قَالَ أَرَءَيۡتَ إِذۡ أَوَيۡنَآ إِلَى ٱلصَّخۡرَةِ فَإِنِّي نَسِيتُ ٱلۡحُوتَ وَمَآ أَنسَىٰنِيهُ إِلَّا ٱلشَّيۡطَٰنُ أَنۡ أَذۡكُرَهُۥۚ وَٱتَّخَذَ سَبِيلَهُۥ فِي ٱلۡبَحۡرِ عَجَبٗا ٦٣
(Gene): «Gördün mü, dedi, kayaya sığındığımız vakit ben balığı unutmuşum. Onu söylememi bana şeytandan başkası unutdurmadı. O, şaşılacak bir suretde deniz (e atıldı), yolunu tutub gitdi».
قَالَ ذَٰلِكَ مَا كُنَّا نَبۡغِۚ فَٱرۡتَدَّا عَلَىٰٓ ءَاثَارِهِمَا قَصَصٗا ٦٤
(Musa) «İşte, dedi, bizim arayacağımız bu idi». Şimdi izlerinin üzerinde gerisin geri döndüler.
فَوَجَدَا عَبۡدٗا مِّنۡ عِبَادِنَآ ءَاتَيۡنَٰهُ رَحۡمَةٗ مِّنۡ عِندِنَا وَعَلَّمۡنَٰهُ مِن لَّدُنَّا عِلۡمٗا ٦٥
Derken kullarımızdan (öyle) bir kul buldular ki biz ona tarafımızdan bir rahmet vermiş, kendisine nezdimizden (haas) bir ilim öğretmişdik.

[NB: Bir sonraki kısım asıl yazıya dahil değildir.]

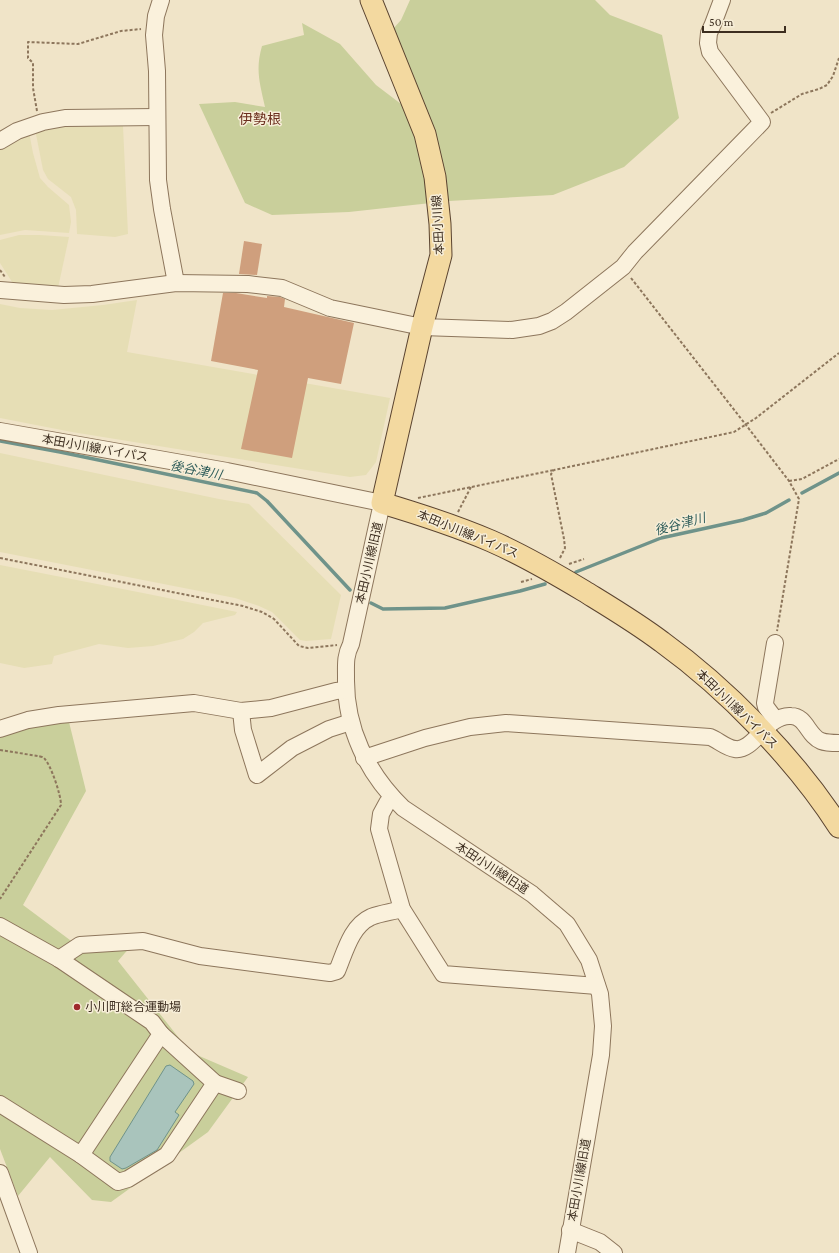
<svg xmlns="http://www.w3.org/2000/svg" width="839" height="1253" viewBox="0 0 839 1253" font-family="'Crimson Pro','Noto Sans JP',serif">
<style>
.farmland{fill:#e6deb5}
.green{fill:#c9cf9b}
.water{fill:#a9c4bc;stroke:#6f938a}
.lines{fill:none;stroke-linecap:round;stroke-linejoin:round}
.stream{stroke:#6f938a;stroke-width:3.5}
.building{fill:#cf9f7d}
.minor-casing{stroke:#8d765c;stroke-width:18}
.major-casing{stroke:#5b4430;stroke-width:23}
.path{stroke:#8d765c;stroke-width:2;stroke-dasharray:3 2;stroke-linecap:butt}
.minor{stroke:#faf1dc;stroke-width:16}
.major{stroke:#f3d9a0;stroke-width:21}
.poi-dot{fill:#9e2a2b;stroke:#f7eed8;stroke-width:1.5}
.labels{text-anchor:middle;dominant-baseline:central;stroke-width:3;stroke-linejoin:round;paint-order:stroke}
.street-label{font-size:12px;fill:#3d2e20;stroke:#f7eed8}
.poi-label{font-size:12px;fill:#3d2e20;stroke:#f7eed8;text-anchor:start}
.water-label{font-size:13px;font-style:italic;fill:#2f5d5a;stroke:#f7eed8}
.quarter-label{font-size:14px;fill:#6b2e1e;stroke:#f7eed8}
</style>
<rect width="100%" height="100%" fill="#f0e4c8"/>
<g class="farmland">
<path d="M55,124l68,2 5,108 -13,3 -38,-3 -1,-24 -5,-13 -23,-18 -5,-9 -8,-41z"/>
<path d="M29,132l4,21 7,25 8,9 21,18 2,17 -2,11 -44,-3 -25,5v-88z"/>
<path d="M19,235h21l29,2 -11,51 -44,-3 -14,-22v-23z"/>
<path d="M137,300l-10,52 263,46 -14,64 -10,13 -16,2 -278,-45 -72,-14v-114l20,4 32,2 51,-5z"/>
<path d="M0,453l219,46 30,5 92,91 -10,44 -25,2 -6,-1 -28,-28 -13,-6 -24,-8 -235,-46z"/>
<path d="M0,565l143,28 94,19 -2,3 -32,8 -9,9 -11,7 -30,7 -25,2 -29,-4 -45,12 -2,8 -28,4 -24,-5z"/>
</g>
<g class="green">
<path d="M410,0h185l15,15 52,20 17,83 -55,49 -71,28 -104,6 -100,11 -77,3 -27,-12 -46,-99 36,-2 30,5c-5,-23 -10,-37 -3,-61l42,-11 -2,-12 38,21 36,41 25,19 16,-10 -24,-65 8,-9z"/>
<path d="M69,722l17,69 -63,114 59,44 49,-3 -13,15 72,91 58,25 -40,55 -97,70 -19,-2 -42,-43 -32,39 -18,-47v-413l28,-10z"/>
</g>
<path class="water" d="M170,1065l23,16 1,3 -19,28 4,3 -22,35 -31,18 -4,1 -12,-8v-4l56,-91z"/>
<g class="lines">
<g class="stream">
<path d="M0,441l60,11 197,41 10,8 83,89"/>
<path d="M802,493l37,-20"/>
<path d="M576,572l85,-34 82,-18 23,-7 23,-13"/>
<path d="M371,603l12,6 62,-1 75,-17 25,-7"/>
</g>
</g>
<g class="building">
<path d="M244,241l18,3 -5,31 -18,-1z"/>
<path d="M223,293h13l31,5v-2l13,1 5,2 -1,8 70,16 -13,61 -33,-6 -16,80 -51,-9 17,-79 -47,-9z"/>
</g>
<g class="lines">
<g class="minor-casing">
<g id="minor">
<path d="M161,0l-5,16 -2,19 3,36 1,109 4,29 14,74"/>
<path d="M0,141l17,-10 26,-9 22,-4 92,-1"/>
<path d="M0,290l64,5 28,-1 84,-11 72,1 34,4 48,20 92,19 90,3 27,-4 13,-5 14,-9 57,-45 12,-15 127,-130 -52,-70 -2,-9 1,-10 4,-9 9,-24"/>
<path d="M0,431l227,40 155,32 -31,141c-6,12 -5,20 -5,33 -1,51 21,96 57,131l129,86 35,30 22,36 11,34 3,32 -2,29 -34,198"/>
<path d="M775,643l-10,60 1,4 9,12"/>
<path d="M241,711l2,19 14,45 35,-27 37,-19 22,-7"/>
<path d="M0,729l28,-9 31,-5 135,-12 47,8 30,-3 65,-17 10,-1"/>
<path d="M364,758l61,-20 45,-11 36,-4 204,14c8,3 16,11 25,12 19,3 32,-35 56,-33 15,0 17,20 30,25 5,2 12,2 18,2"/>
<path d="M393,798l-6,5 -6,11 -2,15 23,80 41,65 154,12"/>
<path d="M0,926l59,33 93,63 9,12 -80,121 -81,-51"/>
<path d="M59,959l21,-14 63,-4 57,15 130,17 7,-2c8,-19 14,-45 34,-54 10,-4 21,-5 31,-8"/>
<path d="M161,1034l54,49 23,8"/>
<path d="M81,1155l37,27 10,-3 39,-24 48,-72"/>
<path d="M0,1173l29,80"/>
<path d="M570,1230l30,12 14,11"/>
</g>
</g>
<g class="major-casing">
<path id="major" d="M371,0l54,134 10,43 5,47 1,31 -19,72 -40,176c37,11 74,23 109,38 32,14 63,32 93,50 26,16 53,32 78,51 65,47 134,118 177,185"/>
</g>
<g class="path">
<path d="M37,111l-4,-23v-25l-5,-5v-16l50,2 43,-13 20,-2"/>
<path d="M771,113l31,-19 17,-5 8,-4 6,-9 6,-18"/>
<path d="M0,270l5,7"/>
<path d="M631,278l115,147 43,56 10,18 -22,132"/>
<path d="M789,481l13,-2 37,-20"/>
<path d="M418,498l136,-28"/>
<path d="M458,512l13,-25"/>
<path d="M0,558l243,48 19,6 12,7 25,27 9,2 29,-3"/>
<path d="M560,558l5,-10 -1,-9 -13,-65 3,-4 180,-38 22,-14 83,-65"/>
<path d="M569,564l15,-5"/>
<path d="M521,582l11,-3"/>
<path d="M0,750l38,6c1,0 5,1 6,2 7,7 17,37 17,47l-61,94"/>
</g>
<use href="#minor" class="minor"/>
<use href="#major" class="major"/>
</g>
<circle class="poi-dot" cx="77" cy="1007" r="4"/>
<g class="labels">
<g class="street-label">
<text transform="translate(438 225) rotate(-93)">本田小川線</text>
<text transform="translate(95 448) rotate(10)">本田小川線バイパス</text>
<text transform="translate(468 534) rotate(22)">本田小川線バイパス</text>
<text transform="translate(369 563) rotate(-77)">本田小川線旧道</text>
<text transform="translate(737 709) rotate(44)">本田小川線バイパス</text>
<text transform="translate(492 868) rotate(33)">本田小川線旧道</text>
<text transform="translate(579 1180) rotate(-80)">本田小川線旧道</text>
</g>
<g class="poi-label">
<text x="85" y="1007">小川町総合運動場</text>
</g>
<g class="water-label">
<text transform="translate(196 470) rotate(11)">後谷津川</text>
<text transform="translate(680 524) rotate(-15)">後谷津川</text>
</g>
<g class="quarter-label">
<text x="260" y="119">伊勢根</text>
</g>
</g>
<path d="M703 26v6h82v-6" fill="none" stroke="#3d2e20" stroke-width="2"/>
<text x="709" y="26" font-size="12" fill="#3d2e20" stroke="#f7eed8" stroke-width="3" paint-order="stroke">50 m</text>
</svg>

قَالَ لَهُۥ مُوسَىٰ هَلۡ أَتَّبِعُكَ عَلَىٰٓ أَن تُعَلِّمَنِ مِمَّا عُلِّمۡتَ رُشۡدٗا ٦٦
Musa ona: «Sana, doğru yol olarak öğretilen ilimden bana da öğretmen için sana tâbi' olayım mı?» dedi.
قَالَ إِنَّكَ لَن تَسۡتَطِيعَ مَعِيَ صَبۡرٗا ٦٧
O da (Musâya): «Doğrusu sen benim beraberimde sabretmiye asla muktedir olamazsın».